## Exercise brief
Please render the part of the material that opens with the line containing "What is the average value?" and closes with the line containing "Where is the", both included, as a Markdown table with the columns Row and Line. Number each line in Row, put its text in Line, leave out blank lines, and include nothing outside that part.

## Record excerpts
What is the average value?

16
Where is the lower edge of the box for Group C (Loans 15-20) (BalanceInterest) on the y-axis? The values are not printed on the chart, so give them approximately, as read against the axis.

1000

* * *

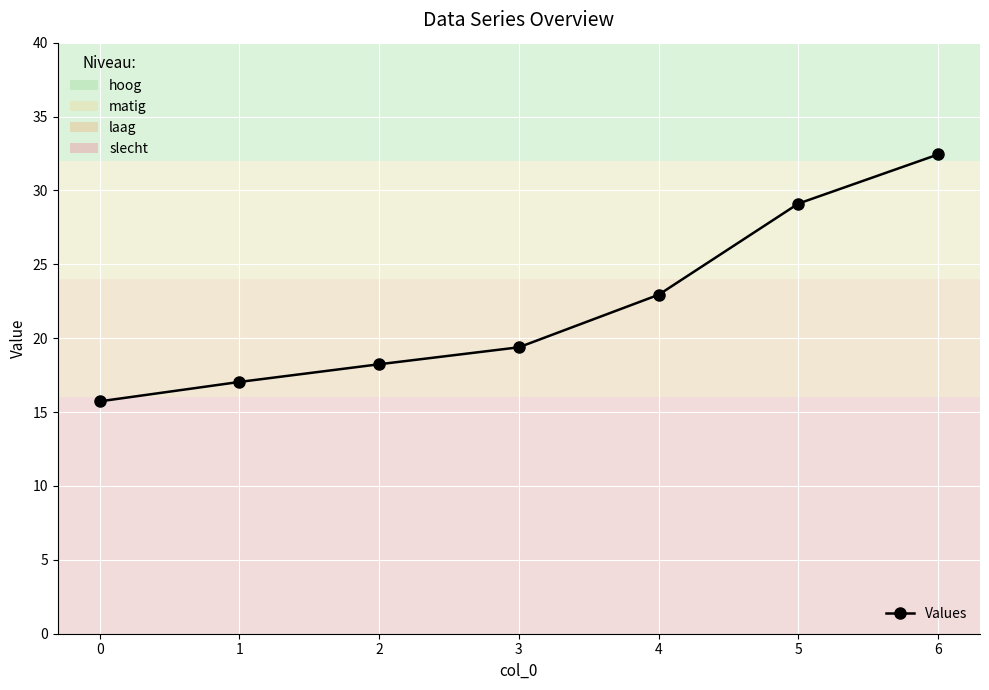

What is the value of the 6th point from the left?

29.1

## Exercise output
| Row | Line |
|---|---|
| 1 | What is the average value? |
| 2 | 16 |
| 3 | Where is the lower edge of the box for Group C (Loans 15-20) (BalanceInterest) on the y-axis? The values are not printed on the chart, so give them approximately, as read against the axis. |